DATASET RECORDS:
>>>>>

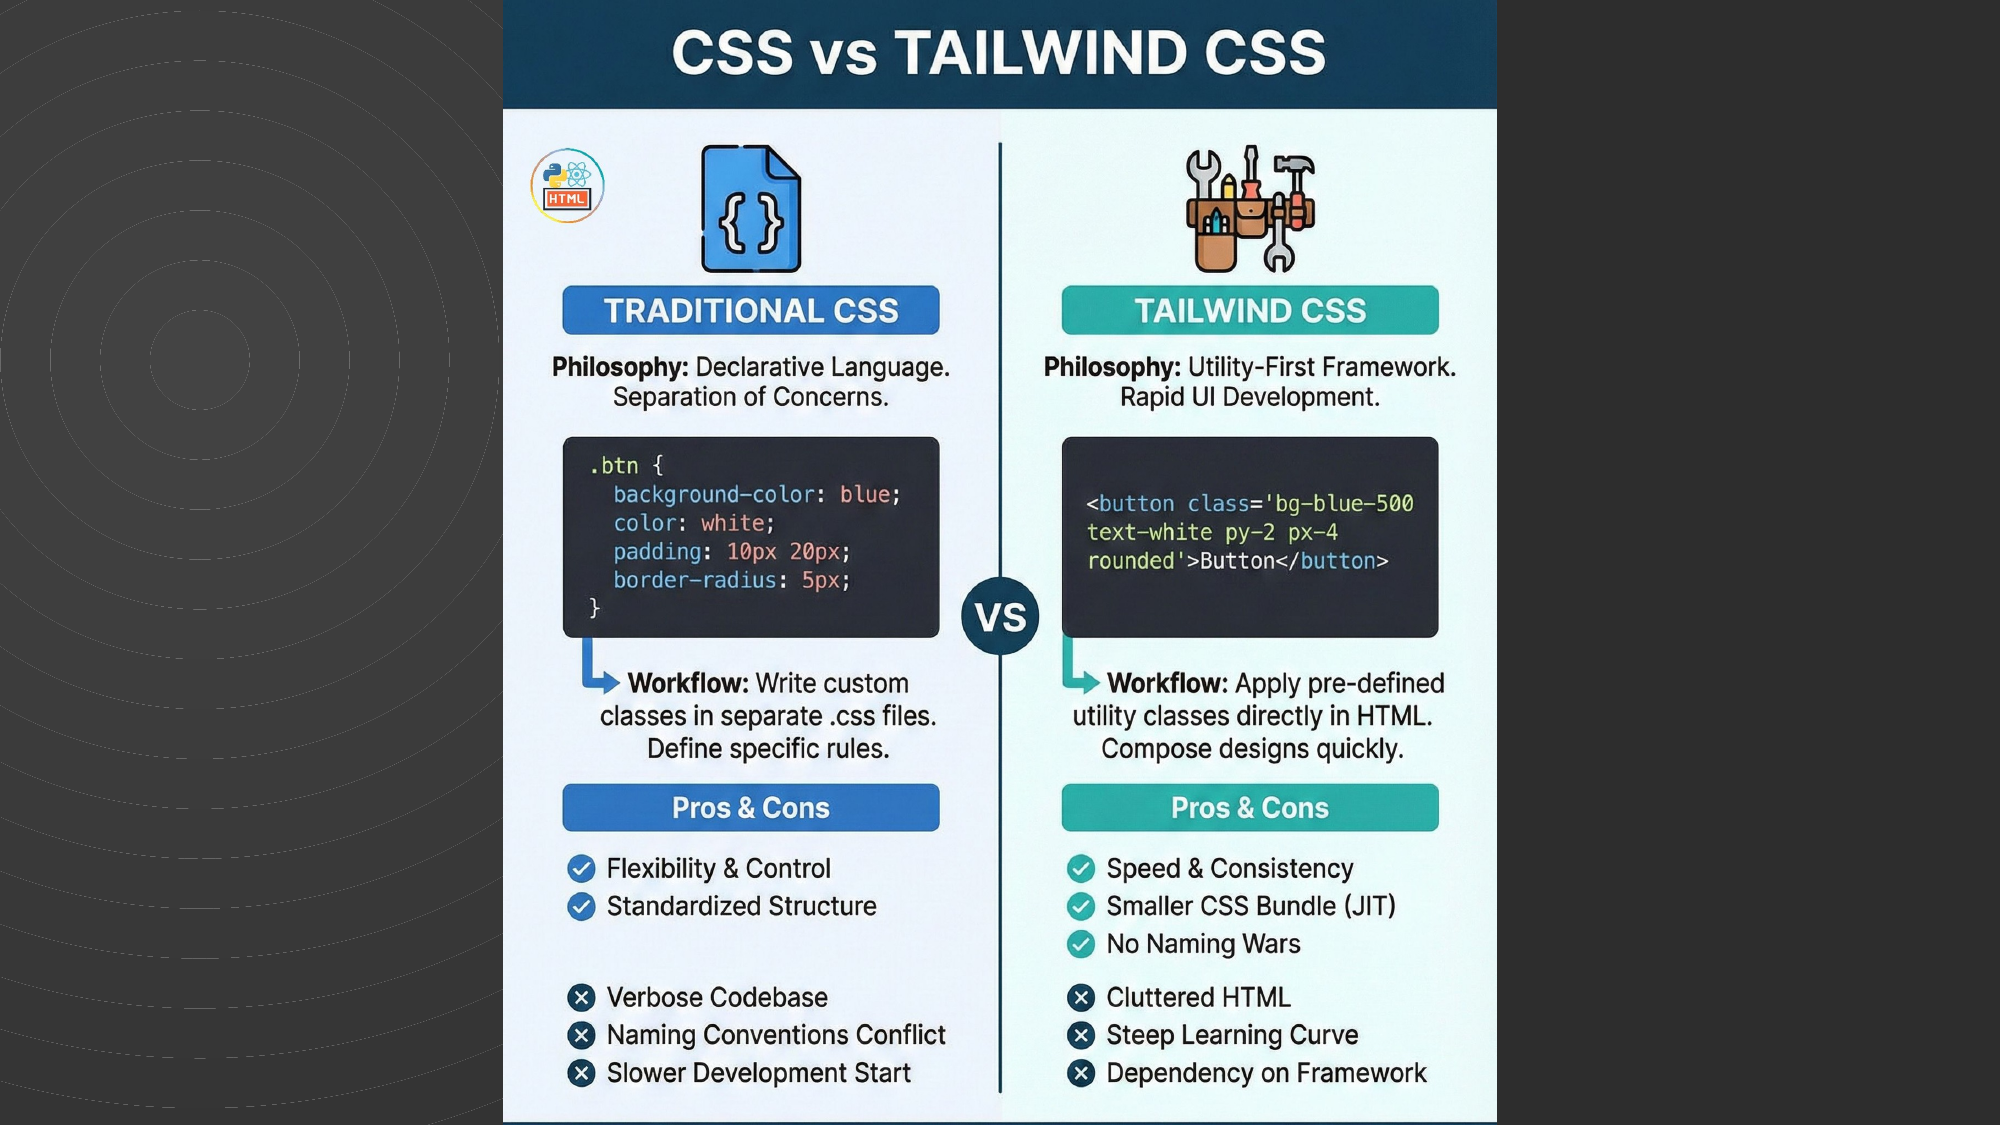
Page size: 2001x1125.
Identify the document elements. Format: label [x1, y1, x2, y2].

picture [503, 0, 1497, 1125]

<<<<<
>>>>>

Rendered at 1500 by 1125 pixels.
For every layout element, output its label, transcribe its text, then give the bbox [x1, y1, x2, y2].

<<<<<
>>>>>

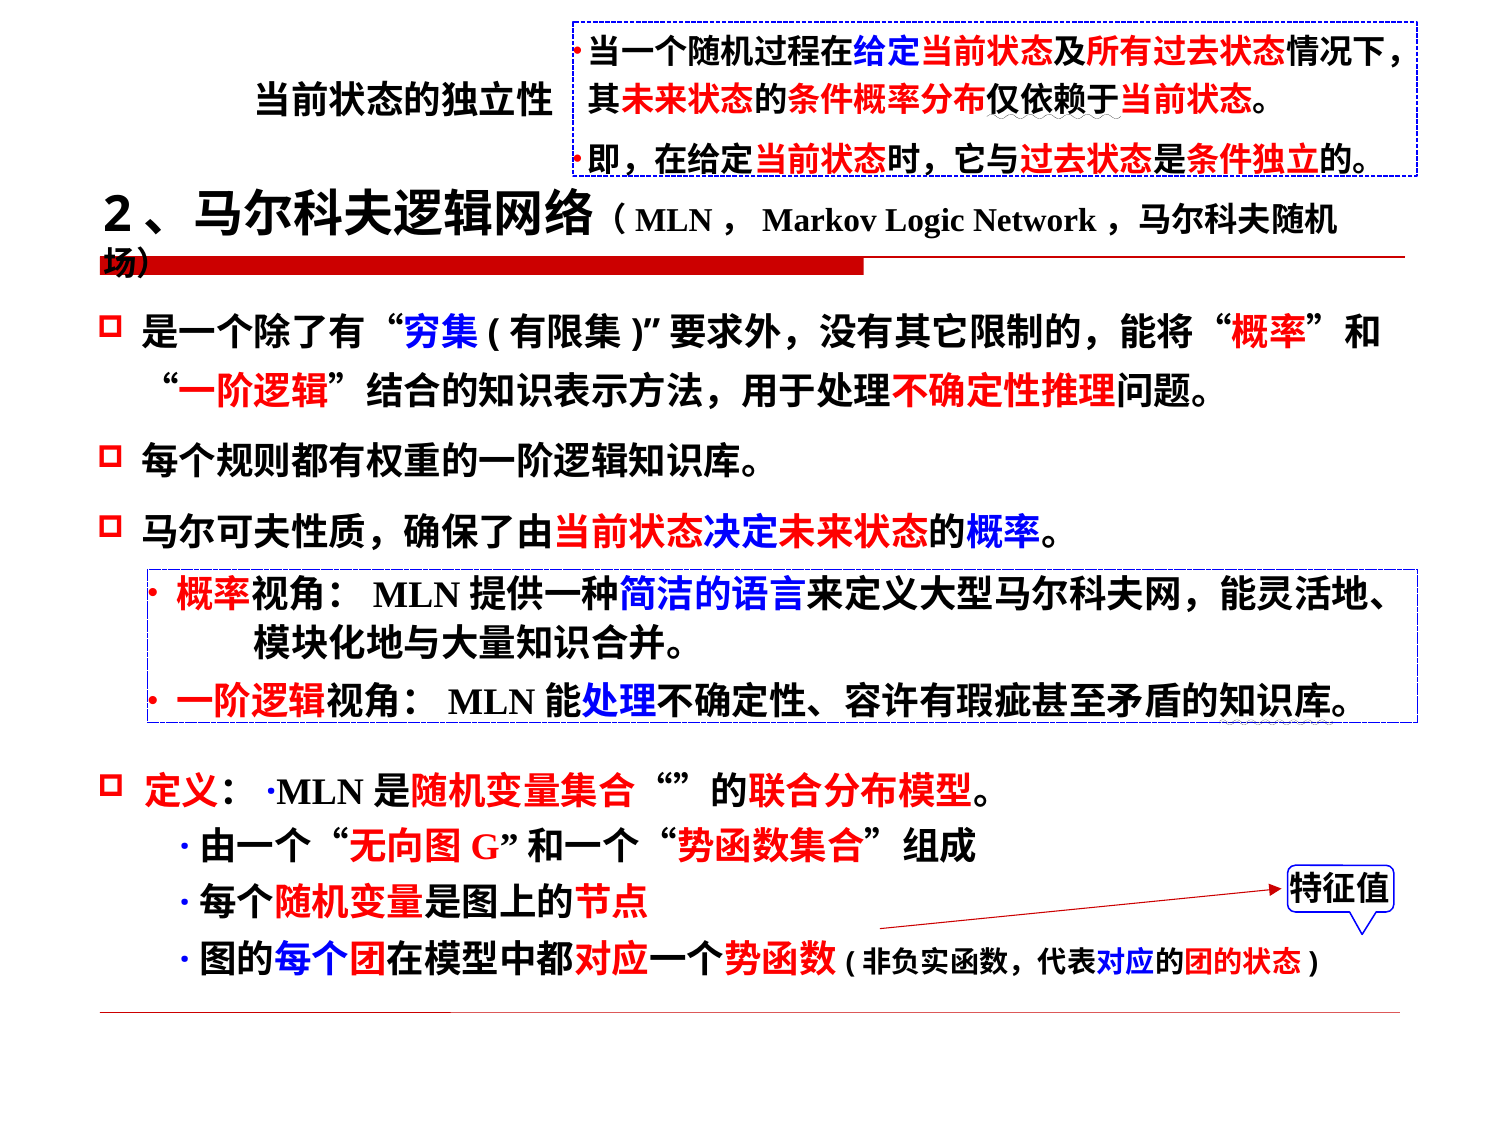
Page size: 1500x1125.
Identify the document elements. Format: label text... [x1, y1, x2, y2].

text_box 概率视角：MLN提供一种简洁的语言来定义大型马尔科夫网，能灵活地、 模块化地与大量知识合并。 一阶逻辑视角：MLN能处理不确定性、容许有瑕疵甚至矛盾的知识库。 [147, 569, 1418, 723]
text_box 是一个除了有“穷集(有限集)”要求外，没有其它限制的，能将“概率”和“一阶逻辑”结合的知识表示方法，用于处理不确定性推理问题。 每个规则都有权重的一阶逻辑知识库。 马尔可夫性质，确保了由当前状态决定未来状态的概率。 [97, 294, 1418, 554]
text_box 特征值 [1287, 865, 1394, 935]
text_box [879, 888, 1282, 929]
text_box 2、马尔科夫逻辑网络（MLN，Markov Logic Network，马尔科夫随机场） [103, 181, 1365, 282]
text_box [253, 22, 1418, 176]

<<<<<

Taking the records above line by line, count those that hold the word "size"; the number is the entire answer.

2